The God of Small Things

It is curious how sometimes the memory of death lives on for so much longer than the memory of life that is purloined…

Esthappen and Rahel are just seven at the time of the incident. When their cousin Sophie is found dead by the river, it upends their life and tears them apart. For the dizygotic twins, days in Ayemenem used to be filled with laughter, exploration and make-believe games. Leaving a wayward, drunk husband, Ammu had returned to the family home in Ayemenem with the kids. When tragedy struck, Estha was sent back to his father, away from Rahel and Ammu. Now, after 23 years, he has been re-returned.

The rules were always different for Ammu and her brother Chacko. Both were divorcees, but were looked at differently. Ammu was a failure to leave her husband. Chacko was the aggrieved party; so his advances and flings with workers were encouraged. In a patriarchal society, the rules for love are strictly graded, applied and regulated. The Ipe family was no different. Ammu’s father, who was considered progressive, was totally at home beating his wife in fits of anger. Somewhere his wife’s successful enterprise rankled him. The same way Ammu’s kids rankled the family.

Estha and Rahel’s second class status came to fore when Sophie landed in the village from England. Chacko’s lingering love for his ex-wife and a deep desire to connect with his daughter meant a lot was riding on this visit. In the ‘What will Sophie Mol think’ week, Ammu – raising her kids, with patience, exasperation, anger – found herself flaring up more than often. Only, seven-year-olds take words to heart, and it dictates their actions.

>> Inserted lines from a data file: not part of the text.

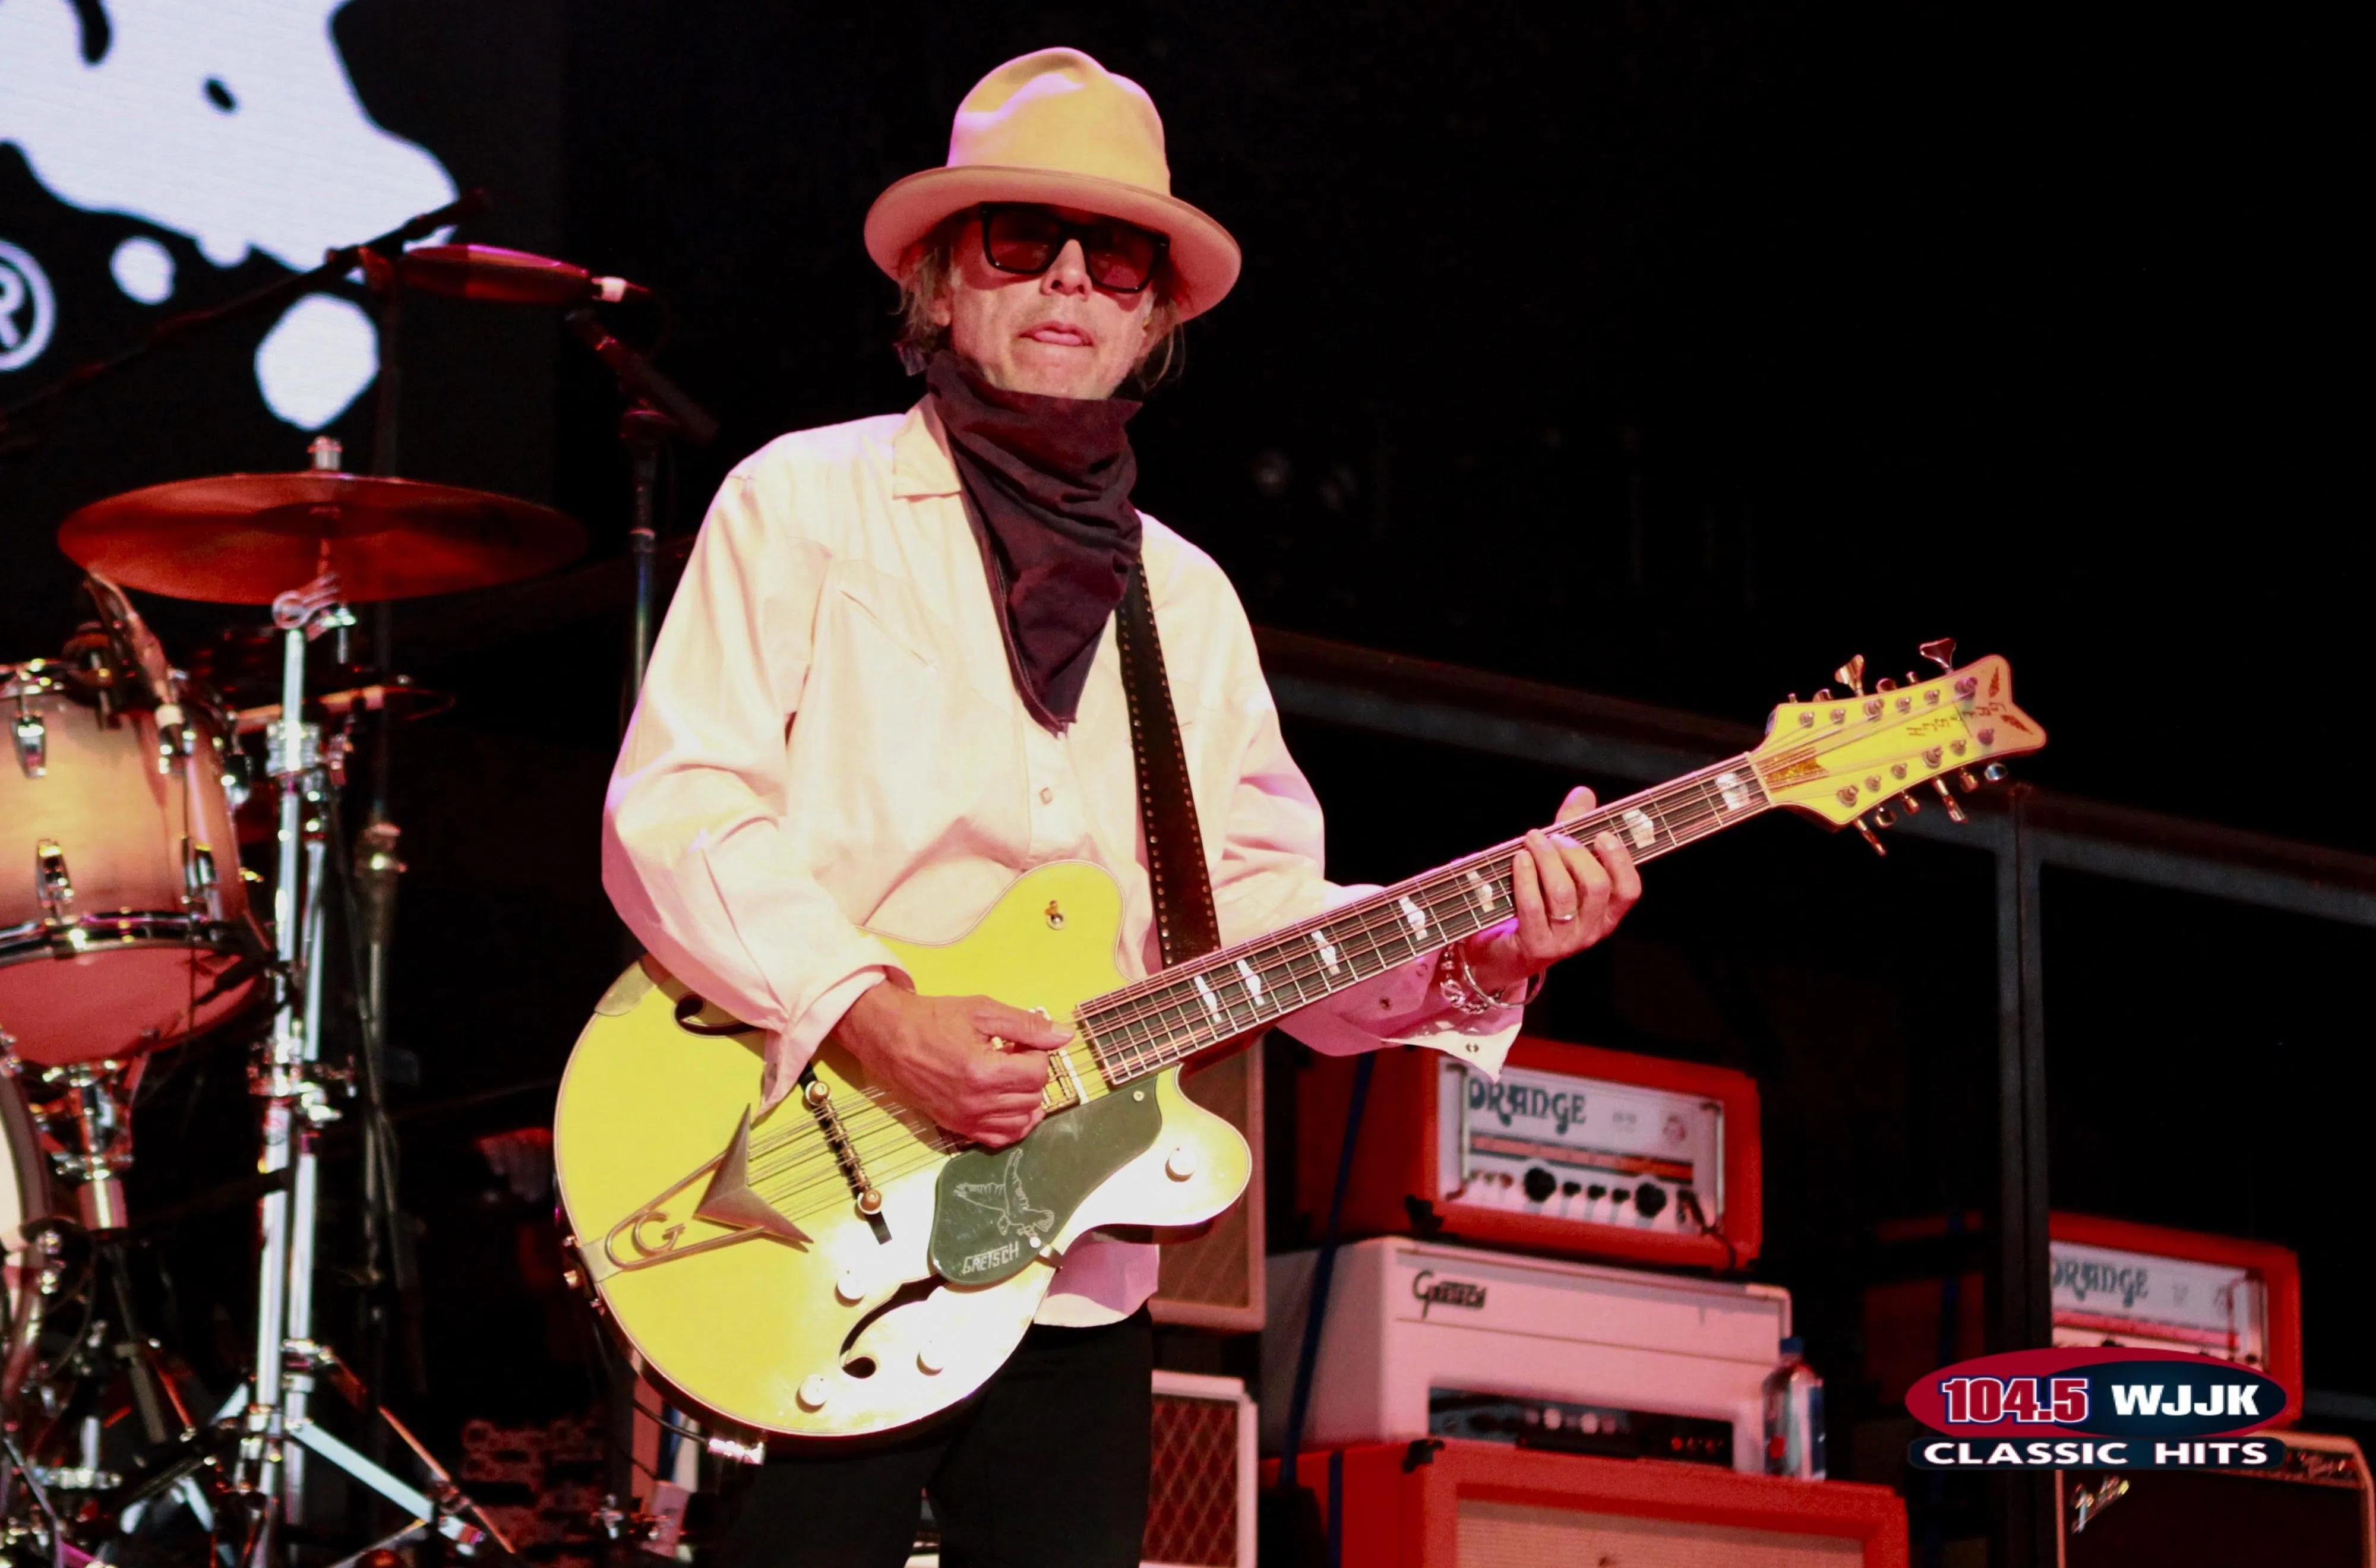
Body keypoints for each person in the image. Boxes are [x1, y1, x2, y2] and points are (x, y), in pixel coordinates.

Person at [601, 47, 1641, 1568]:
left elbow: (1258, 918)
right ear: (937, 285)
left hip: (1074, 1258)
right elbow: (679, 805)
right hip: (808, 1204)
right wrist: (875, 1015)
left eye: (1117, 257)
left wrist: (1484, 943)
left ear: (1154, 318)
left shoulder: (1186, 600)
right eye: (1021, 239)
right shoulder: (801, 504)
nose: (1069, 279)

That’s, however, not the only tragedy in the book. There are limits to a family and society’s progressiveness. The love laws are unbreakable. That explains the impunity of the police action. A skilled carpenter, friend of the kids, a communist worker – none of these roles are enough to erase Velutha’s birth as a Paravan, an untouchable class. The irony of it all being that it is Velutha’s father who seals his fate. Similarly, it is Baby Kochamma, whose machinations to punish Ammu, end up destroying more than one life.

Estha, forced to reckon with the fear of losing his mother, has to live with the lie he told for the rest of his life. He loses his words, folds into himself, ends up doing chores at his father’s house to earn his keep. Rahel drifts from school to college and into a marriage, living with a void that never leaves. Ammu, shunted out of the house, away from her kids, diminishes and passes away alone at 31; the same age that Estha and Rahel are now.

Arundhati Roy spins an intricate tale of love and loss in her debut novel. Despite the tragic events that it encompasses, Roy’s prose flows like a river, back and forth, revealing more details of the incident that would transform the Ipe family. In its folds, it wraps childhood, love, caste, gender, politics and more. Even grief, which the kids would only uncover later, once they make sense of the lives lost. A truly well-deserved winner of the 1997 Booker Prize. Do read this one.